- [Assigned task]: Exact reproduction of the data is required, with images excluded.

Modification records

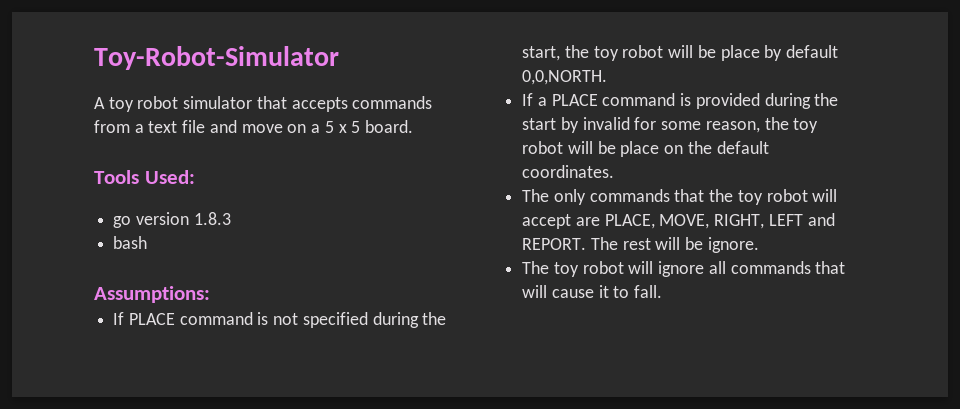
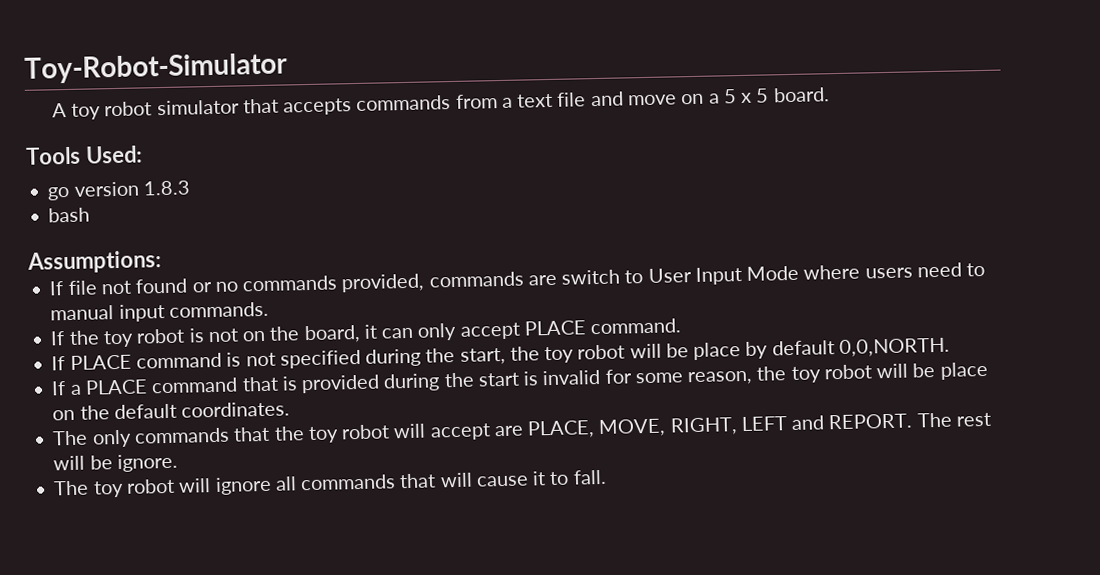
(210, 294) none -> [49,262,986,296] [50,301,269,322] [50,318,682,348] // If file not found or no commands provided, commands are switch to User Input Mode where users need to manual input commands. // If the toy robot is not on the board, it can only accept PLACE command.
(676, 99) none -> [241,376,279,392] that
[560,117,579,133] by -> [523,371,540,386] is

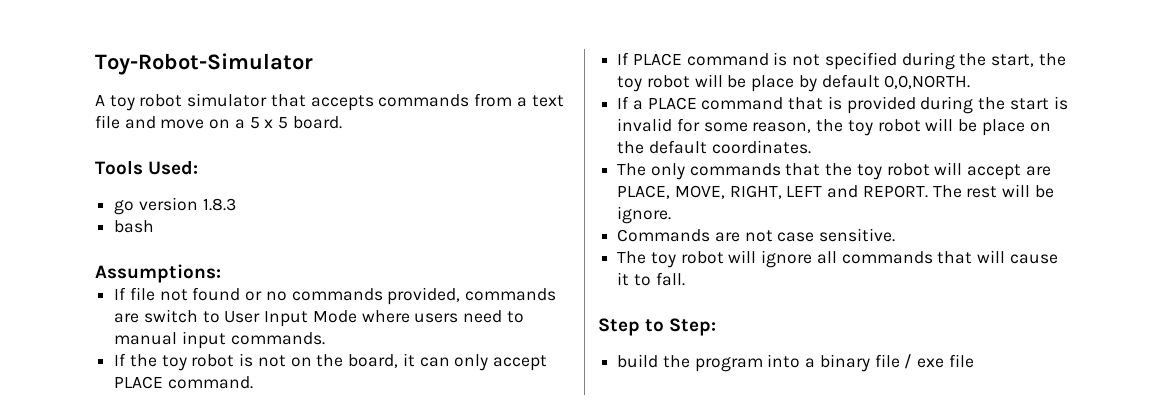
(178, 463) none -> [617,228,896,242] // Commands are not case sensitive.
(607, 477) none -> [598,318,717,336] [617,354,974,372] // Step to Step: // build the program into a binary file / exe file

- [Response for this exercise]:
(210, 294) none -> [49,262,986,296] [50,301,269,322] [50,318,682,348] // If file not found or no commands provided, commands are switch to User Input Mode where users need to manual input commands. // If the toy robot is not on the board, it can only accept PLACE command.
(676, 99) none -> [241,376,279,392] that
[560,117,579,133] by -> [523,371,540,386] is

(178, 463) none -> [617,228,896,242] // Commands are not case sensitive.
(607, 477) none -> [598,318,717,336] [617,354,974,372] // Step to Step: // build the program into a binary file / exe file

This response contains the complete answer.